> Problem statement
Output each line exactly as it appears, skipping any embedded picture.

> Exercise data
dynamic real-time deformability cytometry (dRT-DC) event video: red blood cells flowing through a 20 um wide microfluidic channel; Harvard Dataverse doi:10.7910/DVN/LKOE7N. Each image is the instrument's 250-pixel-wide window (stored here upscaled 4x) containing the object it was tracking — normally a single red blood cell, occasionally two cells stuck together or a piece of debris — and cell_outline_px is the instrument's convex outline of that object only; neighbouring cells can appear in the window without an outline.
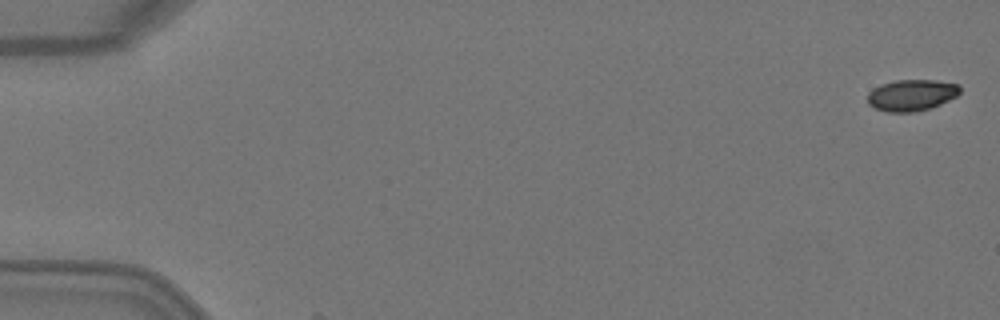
{"species": "Egyptian fruit bat (a non-hibernating species)", "species_latin": "Rousettus aegyptiacus", "temperature_condition": "warm", "stored_images_in_passage": 4, "camera_frame_rate_fps": 3000, "um_per_image_px": 0.085, "animal": {"sex": "female"}, "frame": {"image": 1, "passage_image": 1, "time_ms": 0.0, "image_size_px": [1000, 320], "cell_outline_px": [[960, 92], [956, 96], [932, 108], [916, 112], [888, 112], [876, 108], [868, 104], [868, 92], [872, 88], [880, 84], [896, 80], [936, 80], [960, 84]], "centroid_in_image_um": [77.48, 8.08], "position_along_channel_um": 7.5, "area_um2": 17.05}}
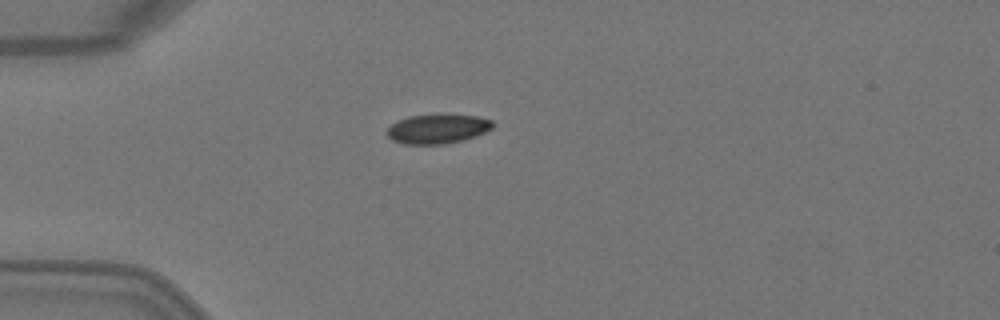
{"frame": {"image": 2, "passage_image": 4, "time_ms": 1.0, "image_size_px": [1000, 320], "cell_outline_px": [[492, 128], [476, 136], [444, 144], [404, 144], [392, 140], [388, 136], [388, 128], [392, 124], [400, 120], [412, 116], [476, 116], [492, 120]], "centroid_in_image_um": [37.18, 10.98], "position_along_channel_um": 47.8, "area_um2": 17.34}}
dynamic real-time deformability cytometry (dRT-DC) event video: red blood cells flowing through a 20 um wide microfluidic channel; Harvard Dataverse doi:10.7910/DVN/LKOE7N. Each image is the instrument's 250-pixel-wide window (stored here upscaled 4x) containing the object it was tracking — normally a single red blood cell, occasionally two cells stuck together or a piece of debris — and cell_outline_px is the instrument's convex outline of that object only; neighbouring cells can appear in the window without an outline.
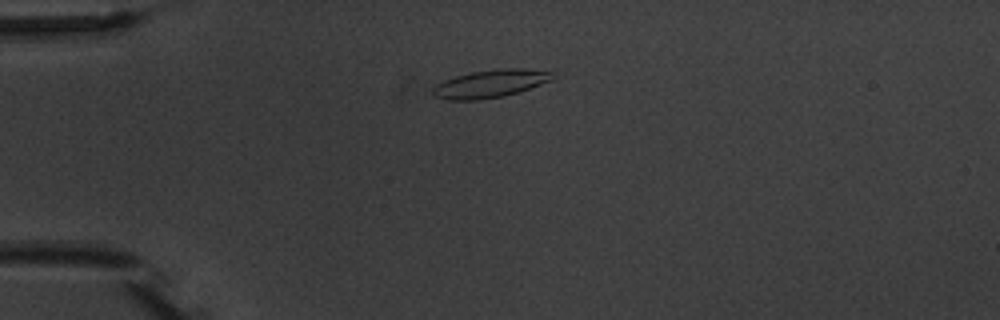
{"species": "common noctule bat (a hibernating species)", "species_latin": "Nyctalus noctula", "temperature_condition": "warm", "stored_images_in_passage": 5, "camera_frame_rate_fps": 3000, "um_per_image_px": 0.085, "animal": {"sex": "male", "body_mass_g": 20.1, "forearm_length_mm": 53.5}, "frame": {"image": 1, "passage_image": 1, "time_ms": 0.0, "image_size_px": [1000, 320], "cell_outline_px": [[552, 80], [520, 92], [504, 96], [480, 100], [448, 100], [432, 96], [432, 88], [436, 84], [444, 80], [456, 76], [472, 72], [500, 68], [524, 68], [552, 72]], "centroid_in_image_um": [41.65, 7.12], "position_along_channel_um": 43.4, "area_um2": 19.54}}
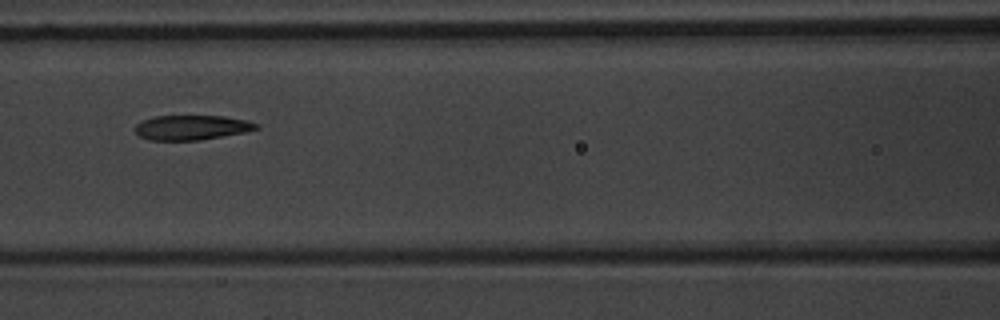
{"frame": {"image": 2, "passage_image": 4, "time_ms": 3.667, "image_size_px": [1000, 320], "cell_outline_px": [[260, 128], [244, 132], [200, 140], [148, 140], [140, 136], [132, 128], [140, 120], [152, 116], [224, 116], [248, 120], [260, 124]], "centroid_in_image_um": [16.26, 10.83], "position_along_channel_um": 150.3, "area_um2": 17.69}}
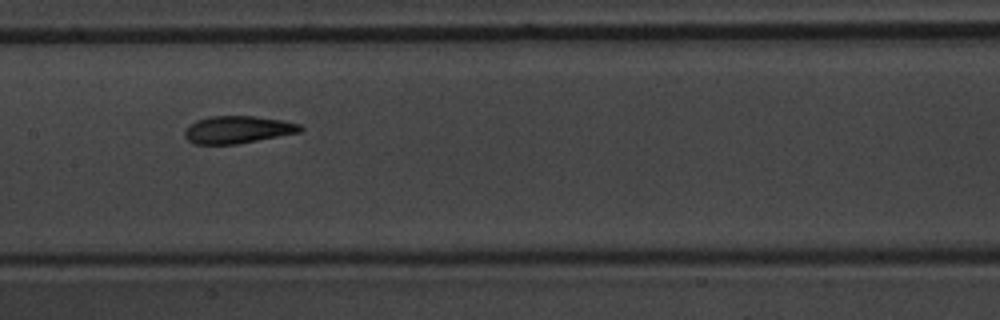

> Expected output
dynamic real-time deformability cytometry (dRT-DC) event video: red blood cells flowing through a 20 um wide microfluidic channel; Harvard Dataverse doi:10.7910/DVN/LKOE7N. Each image is the instrument's 250-pixel-wide window (stored here upscaled 4x) containing the object it was tracking — normally a single red blood cell, occasionally two cells stuck together or a piece of debris — and cell_outline_px is the instrument's convex outline of that object only; neighbouring cells can appear in the window without an outline.
{"species": "Egyptian fruit bat (a non-hibernating species)", "species_latin": "Rousettus aegyptiacus", "temperature_condition": "warm", "stored_images_in_passage": 4, "camera_frame_rate_fps": 3000, "um_per_image_px": 0.085, "animal": {"sex": "female"}, "frame": {"image": 1, "passage_image": 1, "time_ms": 0.0, "image_size_px": [1000, 320], "cell_outline_px": [[960, 92], [956, 96], [932, 108], [916, 112], [888, 112], [876, 108], [868, 104], [868, 92], [872, 88], [880, 84], [896, 80], [936, 80], [960, 84]], "centroid_in_image_um": [77.48, 8.08], "position_along_channel_um": 7.5, "area_um2": 17.05}}
{"frame": {"image": 2, "passage_image": 4, "time_ms": 1.0, "image_size_px": [1000, 320], "cell_outline_px": [[492, 128], [476, 136], [444, 144], [404, 144], [392, 140], [388, 136], [388, 128], [392, 124], [400, 120], [412, 116], [476, 116], [492, 120]], "centroid_in_image_um": [37.18, 10.98], "position_along_channel_um": 47.8, "area_um2": 17.34}}
dynamic real-time deformability cytometry (dRT-DC) event video: red blood cells flowing through a 20 um wide microfluidic channel; Harvard Dataverse doi:10.7910/DVN/LKOE7N. Each image is the instrument's 250-pixel-wide window (stored here upscaled 4x) containing the object it was tracking — normally a single red blood cell, occasionally two cells stuck together or a piece of debris — and cell_outline_px is the instrument's convex outline of that object only; neighbouring cells can appear in the window without an outline.
{"species": "common noctule bat (a hibernating species)", "species_latin": "Nyctalus noctula", "temperature_condition": "warm", "stored_images_in_passage": 5, "camera_frame_rate_fps": 3000, "um_per_image_px": 0.085, "animal": {"sex": "male", "body_mass_g": 20.1, "forearm_length_mm": 53.5}, "frame": {"image": 1, "passage_image": 1, "time_ms": 0.0, "image_size_px": [1000, 320], "cell_outline_px": [[552, 80], [520, 92], [504, 96], [480, 100], [448, 100], [432, 96], [432, 88], [436, 84], [444, 80], [456, 76], [472, 72], [500, 68], [524, 68], [552, 72]], "centroid_in_image_um": [41.65, 7.12], "position_along_channel_um": 43.4, "area_um2": 19.54}}
{"frame": {"image": 2, "passage_image": 4, "time_ms": 3.667, "image_size_px": [1000, 320], "cell_outline_px": [[260, 128], [244, 132], [200, 140], [148, 140], [140, 136], [132, 128], [140, 120], [152, 116], [224, 116], [248, 120], [260, 124]], "centroid_in_image_um": [16.26, 10.83], "position_along_channel_um": 150.3, "area_um2": 17.69}}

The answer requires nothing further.